Beethoven’s ‘Archduke’ Trio, hailed as ‘a symphony for three musicians’

Violinist Anne-Sophie Mutter (from left), pianist Yefim Bronfman and cellist Pablo Ferrández will perform Beethoven's Piano Trio in B-flat Major, Op. 97, in an SCP Chamber Music event May 7.

Often described as "a symphony for three musicians,” Beethoven’s Piano Trio in B-flat Major, Op. 97 (Archduke), requires performers of stellar stature. That quality certainly applies to violinist Anne-Sophie Mutter, pianist Yefim Bronfman and cellist Pablo Ferrández, hailed as a new, bona-fide supergroup by Carnegie Hall. 

The all-star trio reunites a pair of longtime musical friends: Anne-Sophie Mutter, the “undisputed queen of violin-playing” (The Times of London), and pianist Yefim Bronfman, who “pushes the boundaries of what’s possible on piano” (Seattle Times). Completing the ensemble is Spanish cellist Pablo Ferrández, one of classical music’s rising stars and a Mutter protégé. Now on tour, with an SCP Chamber Music concert May 7 in Chicago, the three will perform a program of two outstanding piano trios by Beethoven and Tchaikovsky.

The Archduke Trio has been acclaimed as one of the finest achievements in its form and in classical chamber music in general. “The principal themes of the work attract immediate attention for their suppleness and cantabile character,“ according to the New Grove Dictionary of Music. ”The themes are linked together by a strong family likeness and thus engender a powerful sense of unity in the work as a whole.”

Written with Hapsburg nobleman Archduke Rudolf of Austria in mind, the trio was first performed in 2011, just two days after its completion, with the composer at the keyboard.
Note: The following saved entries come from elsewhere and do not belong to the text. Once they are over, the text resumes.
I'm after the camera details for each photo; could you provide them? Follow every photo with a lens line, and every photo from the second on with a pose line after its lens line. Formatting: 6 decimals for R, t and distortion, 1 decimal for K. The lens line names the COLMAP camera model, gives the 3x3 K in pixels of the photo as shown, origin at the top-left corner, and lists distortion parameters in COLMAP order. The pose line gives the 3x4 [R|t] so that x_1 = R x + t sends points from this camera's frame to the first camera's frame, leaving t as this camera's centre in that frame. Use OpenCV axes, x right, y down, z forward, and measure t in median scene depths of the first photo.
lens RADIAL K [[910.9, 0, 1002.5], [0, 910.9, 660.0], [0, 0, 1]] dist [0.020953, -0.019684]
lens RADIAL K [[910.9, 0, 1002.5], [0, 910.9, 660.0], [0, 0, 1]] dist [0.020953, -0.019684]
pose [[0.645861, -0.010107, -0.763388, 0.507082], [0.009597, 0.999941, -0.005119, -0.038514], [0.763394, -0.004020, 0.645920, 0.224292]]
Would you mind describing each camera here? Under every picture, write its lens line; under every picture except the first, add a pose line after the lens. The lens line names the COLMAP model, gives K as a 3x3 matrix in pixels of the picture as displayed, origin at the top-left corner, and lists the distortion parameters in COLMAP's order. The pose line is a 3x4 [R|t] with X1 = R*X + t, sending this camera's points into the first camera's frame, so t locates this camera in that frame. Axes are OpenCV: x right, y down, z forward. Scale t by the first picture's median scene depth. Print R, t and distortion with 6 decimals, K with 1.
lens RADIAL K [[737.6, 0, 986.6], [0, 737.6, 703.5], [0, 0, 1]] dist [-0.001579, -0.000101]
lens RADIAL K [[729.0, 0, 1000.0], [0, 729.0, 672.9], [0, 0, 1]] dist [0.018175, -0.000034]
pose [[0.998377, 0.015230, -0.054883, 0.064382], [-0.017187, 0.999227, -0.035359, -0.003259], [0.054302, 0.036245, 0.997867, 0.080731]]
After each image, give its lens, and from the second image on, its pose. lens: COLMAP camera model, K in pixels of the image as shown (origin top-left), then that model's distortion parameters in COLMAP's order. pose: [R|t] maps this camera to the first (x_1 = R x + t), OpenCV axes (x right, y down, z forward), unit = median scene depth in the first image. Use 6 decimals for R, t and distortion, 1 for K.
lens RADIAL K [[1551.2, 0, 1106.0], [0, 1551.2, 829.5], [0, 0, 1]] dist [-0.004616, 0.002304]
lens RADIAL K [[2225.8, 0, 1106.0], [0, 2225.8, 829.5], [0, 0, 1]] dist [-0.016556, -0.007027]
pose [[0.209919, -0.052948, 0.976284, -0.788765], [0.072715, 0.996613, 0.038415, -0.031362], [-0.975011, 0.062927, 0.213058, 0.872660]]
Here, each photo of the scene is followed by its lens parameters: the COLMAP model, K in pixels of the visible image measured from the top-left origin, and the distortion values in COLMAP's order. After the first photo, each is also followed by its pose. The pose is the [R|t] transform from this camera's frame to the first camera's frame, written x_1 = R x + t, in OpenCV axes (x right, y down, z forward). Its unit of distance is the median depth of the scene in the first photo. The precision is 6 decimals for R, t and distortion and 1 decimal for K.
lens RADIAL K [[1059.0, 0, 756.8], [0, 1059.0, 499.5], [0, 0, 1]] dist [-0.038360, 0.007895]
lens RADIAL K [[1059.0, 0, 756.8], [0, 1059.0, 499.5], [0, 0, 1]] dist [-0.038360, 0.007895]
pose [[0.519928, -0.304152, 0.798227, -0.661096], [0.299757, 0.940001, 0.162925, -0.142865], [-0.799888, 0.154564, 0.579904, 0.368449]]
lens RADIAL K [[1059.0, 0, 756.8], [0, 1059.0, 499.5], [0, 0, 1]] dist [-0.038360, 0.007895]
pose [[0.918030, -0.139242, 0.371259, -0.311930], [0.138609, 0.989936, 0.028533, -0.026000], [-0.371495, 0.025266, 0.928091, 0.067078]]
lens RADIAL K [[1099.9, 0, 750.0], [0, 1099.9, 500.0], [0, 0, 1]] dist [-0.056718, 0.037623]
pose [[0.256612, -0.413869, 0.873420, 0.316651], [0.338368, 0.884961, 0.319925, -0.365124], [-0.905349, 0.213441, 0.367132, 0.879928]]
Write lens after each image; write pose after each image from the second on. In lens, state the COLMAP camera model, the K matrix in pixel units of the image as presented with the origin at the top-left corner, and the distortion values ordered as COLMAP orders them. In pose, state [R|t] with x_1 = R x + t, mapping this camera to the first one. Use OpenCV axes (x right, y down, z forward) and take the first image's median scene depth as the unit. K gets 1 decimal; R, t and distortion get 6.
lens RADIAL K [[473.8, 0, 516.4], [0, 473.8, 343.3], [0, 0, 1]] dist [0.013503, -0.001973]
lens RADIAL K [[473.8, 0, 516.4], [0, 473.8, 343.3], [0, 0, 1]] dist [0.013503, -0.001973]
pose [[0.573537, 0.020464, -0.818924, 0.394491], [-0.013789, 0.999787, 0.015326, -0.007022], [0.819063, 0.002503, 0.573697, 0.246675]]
The youngest of 12 children of Holy Roman Emperor Leopold II, Rudolf was also Beethoven’s only composition student. Beethoven once complained that the lessons interfered with his own composing; since the Archduke was one of his most important patrons, he kept that thought largely to himself. 

The work’s premiere marked Beethoven’s final concert appearance. A rehearsal for that concert was attended by noted violinist and composer Louis Spohr, who wrote: “On account of his deafness, there was scarcely anything left of the virtuosity of the artist who had formerly been so greatly admired. In forte passages, the poor deaf man pounded on the keys until the strings jangled, and in piano, he played so softly that whole groups of notes were omitted, so that the music was unintelligible unless one could look into the pianoforte part. I was deeply saddened at so hard a fate.”

In a program for the Kaufman Arts Center in New York City, NPR/PBS host Rob Kapilow, a conductor, composer and pianist, crystallized the significance of the work: "Widely considered to be the greatest piano trio ever written, Beethoven’s Archduke Trio represents a defining, transformational moment in the history of Western music. A revolution in musical content, as well as in how it was commissioned and financed, it replaces the polite, private amateur world of chamber music with virtuosic public music of symphonic scope. Chamber music would never be the same."